I'm trying to understand a calculation made in a paper (section 2 from the supplementary contents of Likelihood based observability analysis and confidence intervals for predictions of dynamic models. Kreutz C, Raue A and Timmer J. BMC Systems Biology 6, 120, 2012
) for analytically determining a maximum likelihood estimate for a simple differential equation:
$[1]$ $$\frac{dx}{dt}=-θ$$
where $x(0)=1$, we have a single data point $y=0.9$ for $x$ at time point $t=1$ (with assumed Gaussian measurement noise $N(0,0.1^2)$.
The solution to this equation is:
$[2]$
$$ x(t)=-exp(-θt) $$
The log-likelihood is:
$[3]$
$$ LL(y|θ)=log[\frac{1}{\sqrt{2*pi*sigma^2}}exp(\frac{-0.9 - exp(-θ))^2}{2*sigma^2})] $$
$[4]$
$$=-50(0.9-exp(-θ))^2+c $$
Where $ c = \frac{1}{\sqrt{2*pi*sigma^2}}$
$Question 1$: What steps were taken to get from equation $[3]$ to equation $[4]$?
The maximum likelihood estimate is obtained by:
$[5]$
$$\frac{\partial{LL(y|θ)}}{\partial{θ}}=0 $$
therefore (they used the if and only if
symbol in the paper`)
$[6]$
$$ -50θ(0.9 -exp(-θ))=0$$
and the estimated $θ$ is (they used the implies
arrow in the paper) :
$[7]$
$$-log(0.9)=0.1054 $$
$Question 2$: What steps were taken to get from $[5]$ to $[6]$? Where did the constant $c$ go? why is there $[5]$ no longer squared in $[6]$ and why is 50 multiplied by $θ$ in $[6]$?
$Question 3$: What steps were taken to get from $[6]$ to $[7]$?
I apologize if these questions seem a bit basic or obvious but I don't have a mathematical background and I have to try and understand this. Given that, it'd be great if you'd kindly be explicit in your answers. Thank you.
Q1: Use the property of the log function $\log (a\cdot b) = \log(a) + \log(b)$. You obtain \begin{equation} LL(y\vert \theta) = \log(c) + \log(\exp(\frac{(0.9-\exp(-\theta))^2}{2 \sigma})). \end{equation} Then, use the fact that the log function is the inverse of the exponential: $\log(\exp(a)) = a$.
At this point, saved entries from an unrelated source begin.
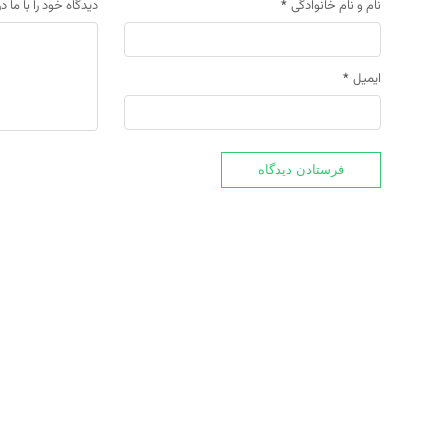
نام و نام خانوادگی
*
دیدگاه خود را با ما د
ایمیل
*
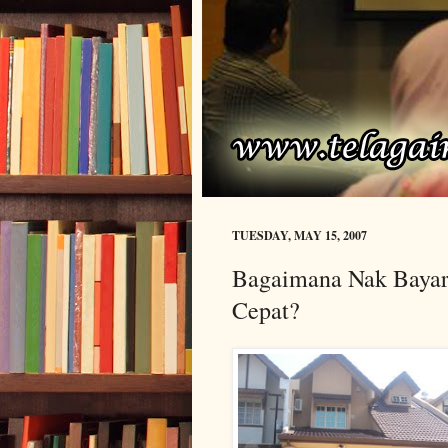
TUESDAY, MAY 15, 2007
Bagaimana Nak Baya
Cepat?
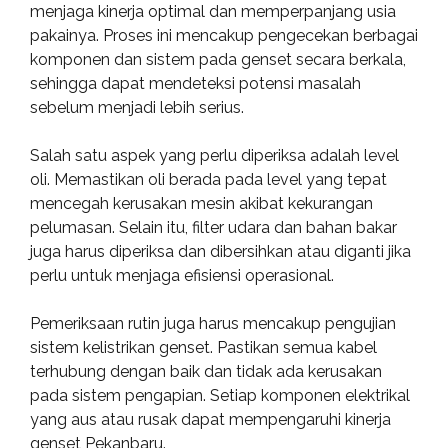
menjaga kinerja optimal dan memperpanjang usia
pakainya. Proses ini mencakup pengecekan berbagai
komponen dan sistem pada genset secara berkala,
sehingga dapat mendeteksi potensi masalah
sebelum menjadi lebih serius.
Salah satu aspek yang perlu diperiksa adalah level
oli. Memastikan oli berada pada level yang tepat
mencegah kerusakan mesin akibat kekurangan
pelumasan. Selain itu, filter udara dan bahan bakar
juga harus diperiksa dan dibersihkan atau diganti jika
perlu untuk menjaga efisiensi operasional.
Pemeriksaan rutin juga harus mencakup pengujian
sistem kelistrikan genset. Pastikan semua kabel
terhubung dengan baik dan tidak ada kerusakan
pada sistem pengapian. Setiap komponen elektrikal
yang aus atau rusak dapat mempengaruhi kinerja
genset Pekanbaru.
Q2: In [4], the function $LL(y \vert \theta)$ is given. According to [5], the derivative of that expression to $\theta$ should be zero. Use the property of the derivative that the derivative of a sum is the sum of their derivatives: $\frac{\partial}{\partial \theta}\left[f(y \vert\theta) + g(y\vert\theta)\right] = \frac{\partial}{\partial \theta}f(y \vert\theta) + \frac{\partial}{\partial \theta}g(y \vert\theta)$. Then, you can use the property that the derivative of a constant is zero. In other words, $c$ does not depend on $\theta$, so the derivative of $c$ to $\theta$ is zero. To calculate the derivative to $\theta$ of \begin{equation} f(y\vert \theta) = -50(0.9 - \exp(-\theta))^2, \end{equation} use the fact that you can write $f(y \vert \theta)$ as \begin{equation} f(y\vert \theta) = F ( G (y\vert \theta)), \end{equation} with $F(x) = - 50 x^2$ and $G(y \vert \theta) = -0.9 - \exp(-\theta)$. Then, the chain rule for derivatives gives you the required answer. Note that there is a typo in [6]: it should say \begin{equation} -100\,\exp(-\theta)(0.9 - \exp (-\theta)) = 0. \tag{*} \end{equation}
Q3: Equation $(*)$ can be solved for $\theta$. Note that it has the form $a \cdot b = 0$, which means that $a=0$ or $b=0$. Now, $\exp(-\theta)$ can never be zero because an exponential can never be zero, so this means that \begin{equation} 0.9 - \exp(-\theta) = 0. \quad \Rightarrow \quad \exp(-\theta) = 0.9. \end{equation} Using the log function on both sides of the equation gives the required result.